(Design files in text formats)

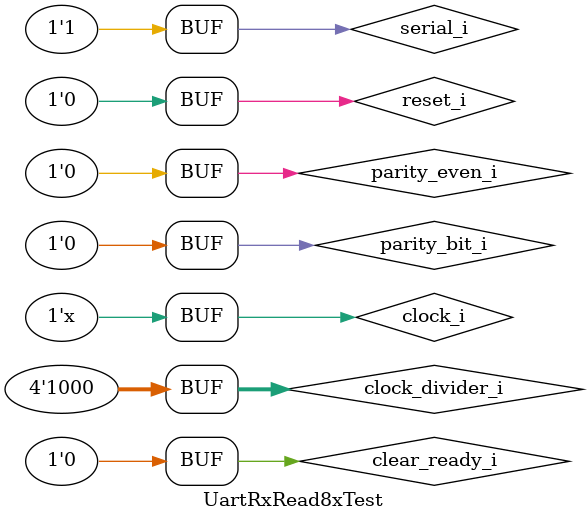
<source format=v>

module UartRxRead8xTest ();

reg reset_i = 1'b0;
reg clock_i = 1'b0;
reg clear_ready_i = 1'b0;
reg parity_bit_i = 1'b0;
reg parity_even_i = 1'b0;
reg serial_i = 1'b1;
reg [3:0] clock_divider_i = 4'd8;
wire [7:0] data_o;
wire ready_o;

UartRx #(
  .CLOCK_DIVIDER_WIDTH(4)
)
uart_rx (
  .reset_i(reset_i),
  .clock_i(clock_i),
  .clear_ready_i(clear_ready_i),
  .parity_bit_i(parity_bit_i),
  .parity_even_i(parity_even_i),
  .serial_i(serial_i),
  .clock_divider_i(clock_divider_i),
  .data_o(data_o),
  .ready_o(ready_o)
);

always #1 clock_i <= ~clock_i;

initial begin
  #1 send_packet(8'h55);
  #24 assert_data_received(8'h55);
  #2 clear_ready_flag();
  
  #2 send_packet(8'hAA);
  #24 assert_data_received(8'hAA);
  #2 clear_ready_flag();
end

task send_packet;
  input [7:0] data;

  begin
    #16 serial_i <= 1'b0; // Start bit
    #16 serial_i <= data[0];
    #16 serial_i <= data[1];
    #16 serial_i <= data[2];
    #16 serial_i <= data[3];
    #16 serial_i <= data[4];
    #16 serial_i <= data[5];
    #16 serial_i <= data[6];
    #16 serial_i <= data[7];
    #16 serial_i <= 1'b1; // Stop bit
  end
endtask

task assert_data_received;
  input [7:0] data;

  begin
    if (!ready_o)
    $display("FAILED - ready_o should be high after receiving packet");

    if (data_o != data)
      $display("FAILED - data_o value should be h%x", data);
  end
endtask

task clear_ready_flag;
  begin
    clear_ready_i = 1'b1;

    if (!ready_o)
      $display("FAILED - ready_o should stay high after receiving packet");

    #2 clear_ready_i = 1'b0;

    if (ready_o)
      $display("FAILED - ready_o should be low after clear_ready_i goes high");
  end
endtask

endmodule

</source>
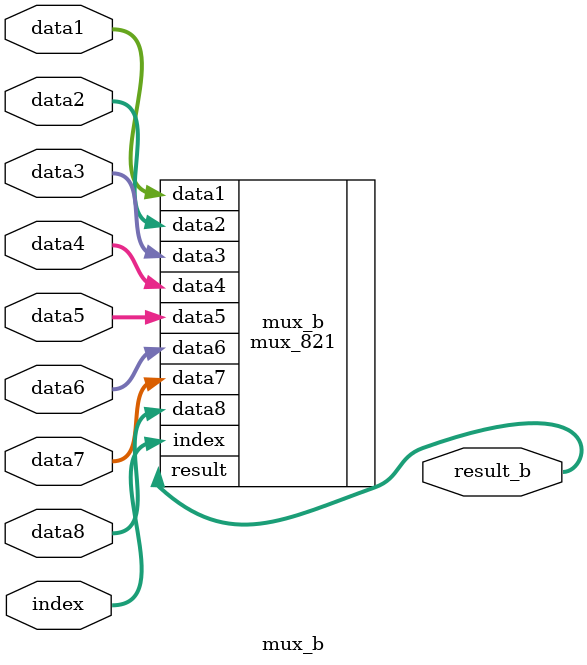
<source format=v>
`timescale 1ns / 1ps

module mux_b(
    input [31:0] data1,
    input [31:0] data2,
    input [31:0] data3,
    input [31:0] data4,
    input [31:0] data5,
    input [31:0] data6,
    input [31:0] data7,
    input [31:0] data8,
    input [2:0] index,
    output [31:0] result_b
    );

    mux_821 mux_b(
        .data1(data1),
        .data2(data2),
        .data3(data3),
        .data4(data4),
        .data5(data5),
        .data6(data6),
        .data7(data7),
        .data8(data8),
        .index(index),
        .result(result_b)
    );

endmodule

</source>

◆ **EXERCISE PROMPT**: Leaving out every picture, repeat exactly the lines of the records from the start through the line that has "#16 serial_i <= data[6];".

◆ **OUTPUT OF THE EXERCISE**:
<source format=v>

module UartRxRead8xTest ();

reg reset_i = 1'b0;
reg clock_i = 1'b0;
reg clear_ready_i = 1'b0;
reg parity_bit_i = 1'b0;
reg parity_even_i = 1'b0;
reg serial_i = 1'b1;
reg [3:0] clock_divider_i = 4'd8;
wire [7:0] data_o;
wire ready_o;

UartRx #(
  .CLOCK_DIVIDER_WIDTH(4)
)
uart_rx (
  .reset_i(reset_i),
  .clock_i(clock_i),
  .clear_ready_i(clear_ready_i),
  .parity_bit_i(parity_bit_i),
  .parity_even_i(parity_even_i),
  .serial_i(serial_i),
  .clock_divider_i(clock_divider_i),
  .data_o(data_o),
  .ready_o(ready_o)
);

always #1 clock_i <= ~clock_i;

initial begin
  #1 send_packet(8'h55);
  #24 assert_data_received(8'h55);
  #2 clear_ready_flag();
  
  #2 send_packet(8'hAA);
  #24 assert_data_received(8'hAA);
  #2 clear_ready_flag();
end

task send_packet;
  input [7:0] data;

  begin
    #16 serial_i <= 1'b0; // Start bit
    #16 serial_i <= data[0];
    #16 serial_i <= data[1];
    #16 serial_i <= data[2];
    #16 serial_i <= data[3];
    #16 serial_i <= data[4];
    #16 serial_i <= data[5];
    #16 serial_i <= data[6];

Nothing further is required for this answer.